たまねぎを色づかせない弱火でのじっくりとした加熱
鍋にバターを入れて溶け始めたら、たまねぎと水カップ1/2を加え、弱火でゆっくりと色づかないようにしながら、煮るように火を通すのが重要な工程です。焦がさないようにじっくりと加熱することで、たまねぎの持つピュアな甘みとコクを最大限に引き出すことができます。

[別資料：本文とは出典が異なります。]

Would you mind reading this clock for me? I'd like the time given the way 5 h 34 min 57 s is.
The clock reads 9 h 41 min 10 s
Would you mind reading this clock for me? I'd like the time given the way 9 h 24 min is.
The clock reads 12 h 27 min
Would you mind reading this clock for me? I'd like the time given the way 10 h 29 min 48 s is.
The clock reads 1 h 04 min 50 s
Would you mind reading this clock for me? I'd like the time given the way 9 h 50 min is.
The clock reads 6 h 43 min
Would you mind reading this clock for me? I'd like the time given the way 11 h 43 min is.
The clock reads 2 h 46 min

水分が蒸発して油脂分がたまって見えてきたら小麦粉大さじ2を加えて炒めます。この段階を経ることで、ソースにとろみと香ばしい風味をまとわせることができ、全体の味わいに深みを生み出します。
さばの頭を活用した旨味の相乗効果と絶妙な火加減
じゃがいもが柔らかくなったタイミングで加える、さばの身とさばの頭がこの料理の味わいの決め手となります。頭を加えることで、魚特有の深い旨味がスープ全体に行き渡り、豊かなコクがプラスされます。さばを加えた後は手早く煮くずれないように火を通し、仕上げに生クリームを加えてサッと煮て火から下ろします。

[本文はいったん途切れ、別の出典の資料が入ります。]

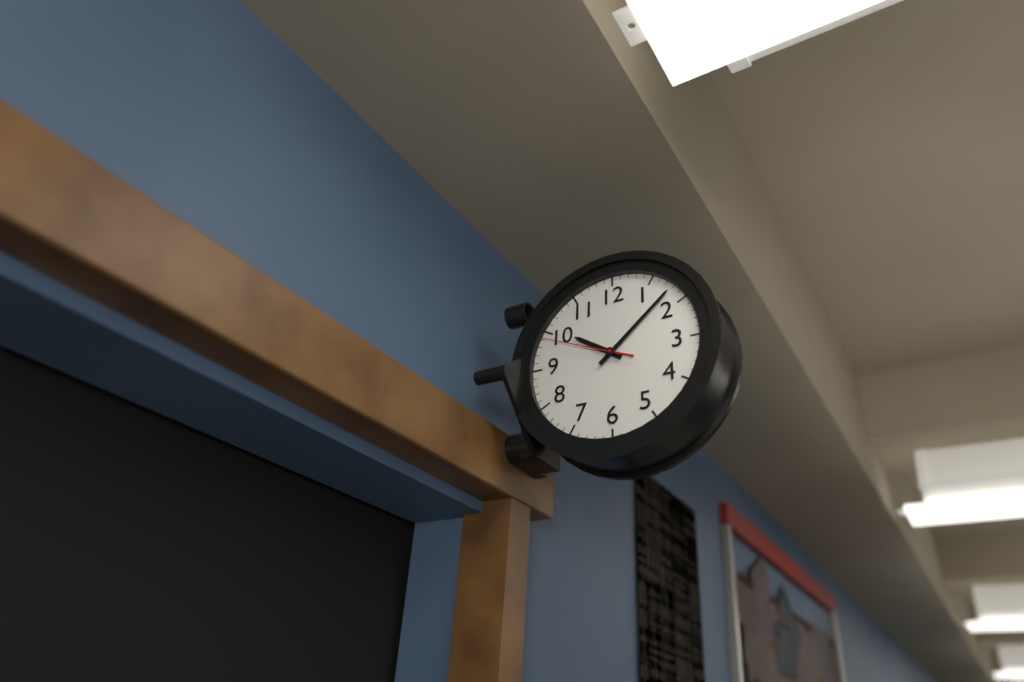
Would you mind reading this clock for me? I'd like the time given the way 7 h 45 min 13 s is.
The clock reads 10 h 08 min 49 s
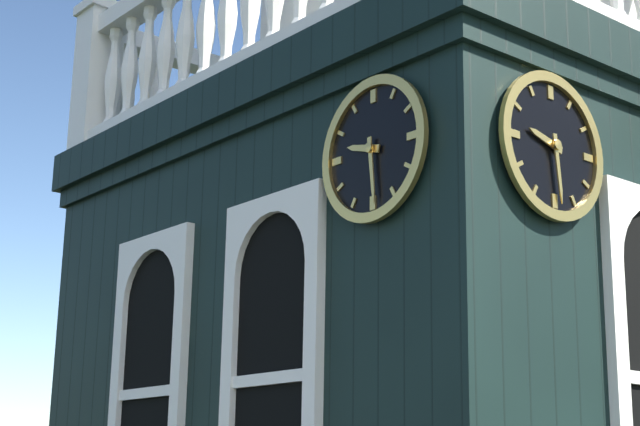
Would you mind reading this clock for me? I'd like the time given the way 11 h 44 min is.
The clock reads 9 h 29 min
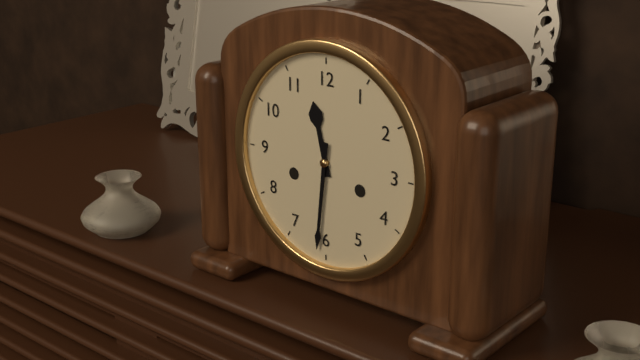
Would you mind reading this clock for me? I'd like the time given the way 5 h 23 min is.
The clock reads 11 h 31 min
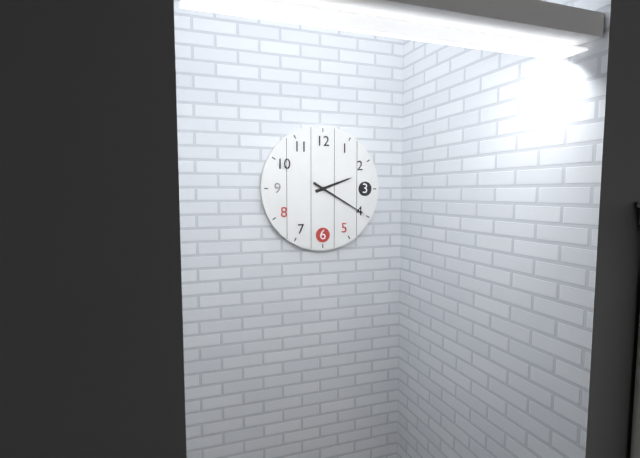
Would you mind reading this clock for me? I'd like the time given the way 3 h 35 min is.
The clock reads 2 h 20 min
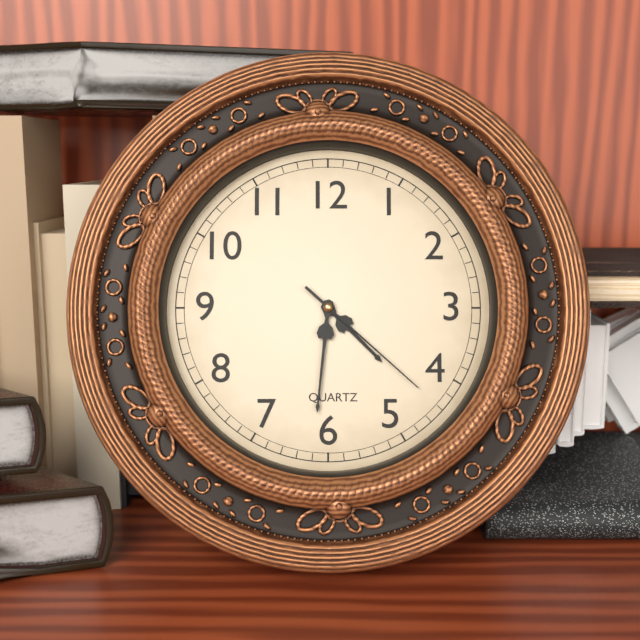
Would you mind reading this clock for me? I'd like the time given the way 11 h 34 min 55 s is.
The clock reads 4 h 31 min 22 s
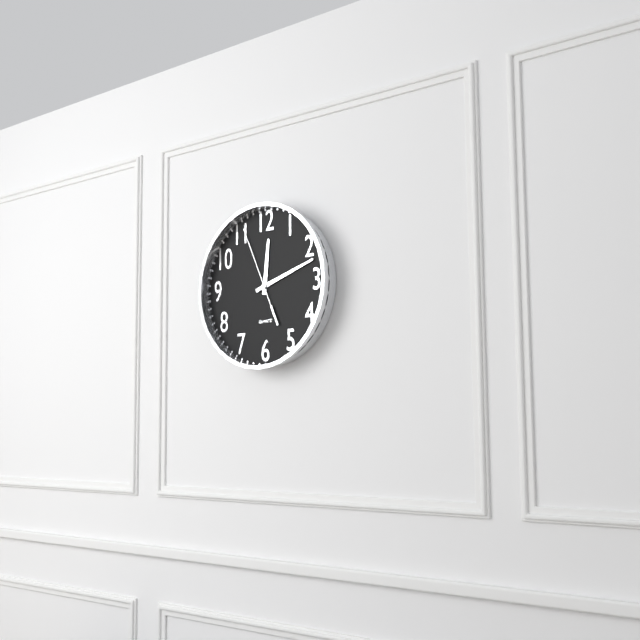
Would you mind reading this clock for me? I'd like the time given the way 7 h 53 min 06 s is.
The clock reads 12 h 12 min 56 s
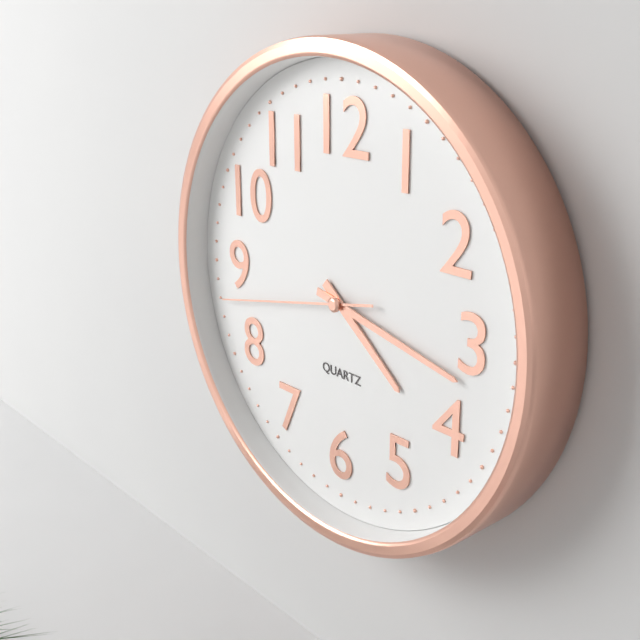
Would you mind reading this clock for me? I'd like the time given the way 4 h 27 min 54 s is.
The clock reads 4 h 17 min 43 s
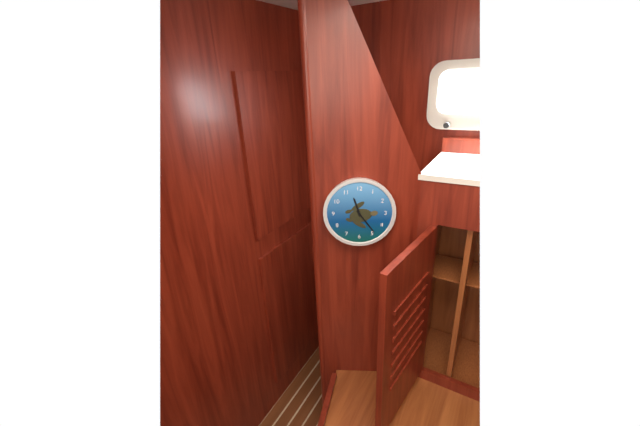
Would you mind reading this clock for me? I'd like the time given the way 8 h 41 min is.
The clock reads 11 h 24 min
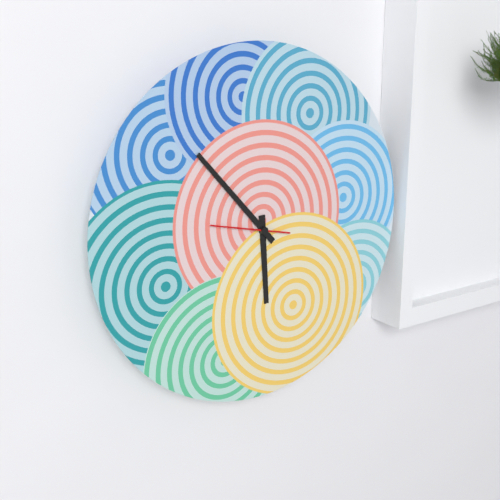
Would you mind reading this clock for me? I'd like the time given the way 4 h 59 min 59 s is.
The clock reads 5 h 53 min 47 s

加熱しすぎないことでさばの身がパサつかず、ふっくらとした食感を保ったまま、なめらかでコクのあるクリーム煮に仕上げることができます。
最高のペアリング:料理を引き立てる飲み物
さばのクリーム煮のクリーミーでコクのある味わいには、すっきりとした酸味を持つ辛口の白ワインが絶妙にマッチします。例えば、フランス産のシャブリやソーヴィニヨン・ブランなどを合わせると、生クリームやバターの濃厚な口当たりをワインの爽やかな酸が心地よく洗い流してくれます。

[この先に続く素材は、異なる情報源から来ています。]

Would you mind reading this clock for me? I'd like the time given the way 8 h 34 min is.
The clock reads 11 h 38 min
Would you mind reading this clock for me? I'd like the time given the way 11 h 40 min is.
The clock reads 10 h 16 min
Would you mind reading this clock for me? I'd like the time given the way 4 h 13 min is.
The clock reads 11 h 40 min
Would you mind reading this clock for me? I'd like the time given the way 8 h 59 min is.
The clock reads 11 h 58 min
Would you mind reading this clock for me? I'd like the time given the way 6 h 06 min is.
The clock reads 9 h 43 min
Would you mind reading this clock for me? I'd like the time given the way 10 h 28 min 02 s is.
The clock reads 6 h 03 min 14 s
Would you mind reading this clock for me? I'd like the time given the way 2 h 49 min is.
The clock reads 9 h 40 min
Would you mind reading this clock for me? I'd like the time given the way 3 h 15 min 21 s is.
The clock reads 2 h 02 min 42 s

また、同じフランス産のシャルドネ種であれば、樽熟成によるまろやかさが料理のバター風味と美しく調和し、お互いの旨味を引き立て合います。冷やした白ワインと共に楽しむことで、家庭の食卓がまるでビストロのような贅沢な空間に変わります。
保存テクニックと温め直し方
作り置きや保存をする際は、粗熱をしっかりと取ってから清潔な密閉保存容器に移し、冷蔵庫で保管してください。保存期間の目安は2〜3日以内となります。生クリームやバターを使用しているため、風味や品質の劣化を防ぐためにも早めにお召し上がりください。
温め直す際は、鍋に移して弱火で優しく加熱し、分離しないように注意しながら温めてください。
このレシピのまとめと栄養のポイント
谷昇さんのレシピによる「さばのクリーム煮」は、青魚の美味しさをフレンチの技術で最大限に引き出した極上の煮込み料理です。さばのヒレをV字の切り込みで丁寧に取り除き、たっぷりの塩をふって1時間冷蔵庫におくことで臭みを完全に抜き去ります。
約1cm幅のくし形に切ったたまねぎをバターと少量の水で色づかないよう弱火でじっくり煮詰め、小麦粉を加えて炒めたら、5mm厚さのじゃがいもと水、塩、白ワインを加えて煮込みます。
じゃがいもが柔らかくなったところで、さばの身とさばの頭を投入して煮くずれないように手早く火を通し、仕上げに生クリームを加えてサッと煮上げることで、まろやかでコク深いソースが完成します。黒こしょうとイタリアンパセリの香りが全体を引き締め、最後まで飽きのこない味わいです。
ぜひご家庭で挑戦して、その豊かな美味しさをご堪能ください。